You're reading: Yelyzaveta Kondratenko: Singing and dancing

Students of music schools often don’t like the subject of solfeggio, or sight-singing. But that cannot be said of 13-year old Yelyzaveta Kondratenko from Dnipro, who has won at the solfeggio Olympiads in her city for two years in a row. Yelyzaveta finished music school, in the department of piano and vocals; she now writes songs, dances in the Antares Show Ballet, and attends an art school. Now she dreams of opening her own business in the future.

“My mom, when she was pregnant with me, listened to classical music. So I developed an ear for music. Music comes naturally to me. For example, in solfeggio you need to count less and listen more. I’m good at it, which is why I was sent to the solfeggio Olympiad.

Songs are something that I cannot live without. I wake up in the morning and I sing the song I have on my alarm. I go to school and hum the song that was playing in some guy’s earphones. I come home singing a song to which we danced at our dance classes. And that is how I realize that I love my life!

When I go to my dancing class, it helps me relax and boost my energy. At the music school, the atmosphere is ideal for me, as we sing and play there. When I go to the art school, it gives me an opportunity to create anything I want. I cannot choose just one thing.

Maybe I’ll manage to combine them all somehow.

I actually dream of building my own business. I’ve read a lot of books on this. Maybe it will be connected to show business or something creative.

I’ve thought about having a team where everybody treats each other well, with no envy or jealousy. I’d like everybody to be equal, so there’s no one better or worse. I’ll try to be at their level, not at a level at which they believe I’m superior and bring me coffee every day.
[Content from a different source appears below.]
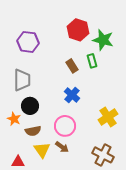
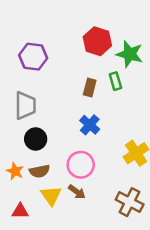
brown rectangle: (72, 66) -> (90, 88), turned 48
orange star: (14, 119) -> (15, 171), moved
If you’ve reached some level, and then you have a small problem, or if you’re working with people and there’s some conflict, you just need to close your eyes and remember why you’re doing everything that you do.

Just recently, we were painting at the art school. I wasn’t doing so well and had a lot of problems. A teacher came in and said: ‘Just remember how you love to paint!’ And now I know that if something isn’t going right, you just need to remember why you’re trying so hard. For nothing, or because you love it?

I want war to just disappear, and not only in Ukraine but also in the rest of the world. When I was nine, I thought: ‘Why don’t we just do this – set up a lot of speakers so everyone can hear. Take a microphone and say: “On the count of three, stop all conflict!” Then you count to three and all conflicts go away and never start again. There are peaceful solutions to all conflicts. Why people don’t want that? Why turn it into something horrible? I’ll never be able to understand that.

I’d like adults to value the opinions of others, especially children, because children have creative thinking. Adults sometimes rely on experience, but they are all now similar, as if they were of different shapes before, but were all cut into ideal squares. Adults sometimes need to get out of their squares and create some new shapes, not to just be the same, but to live.”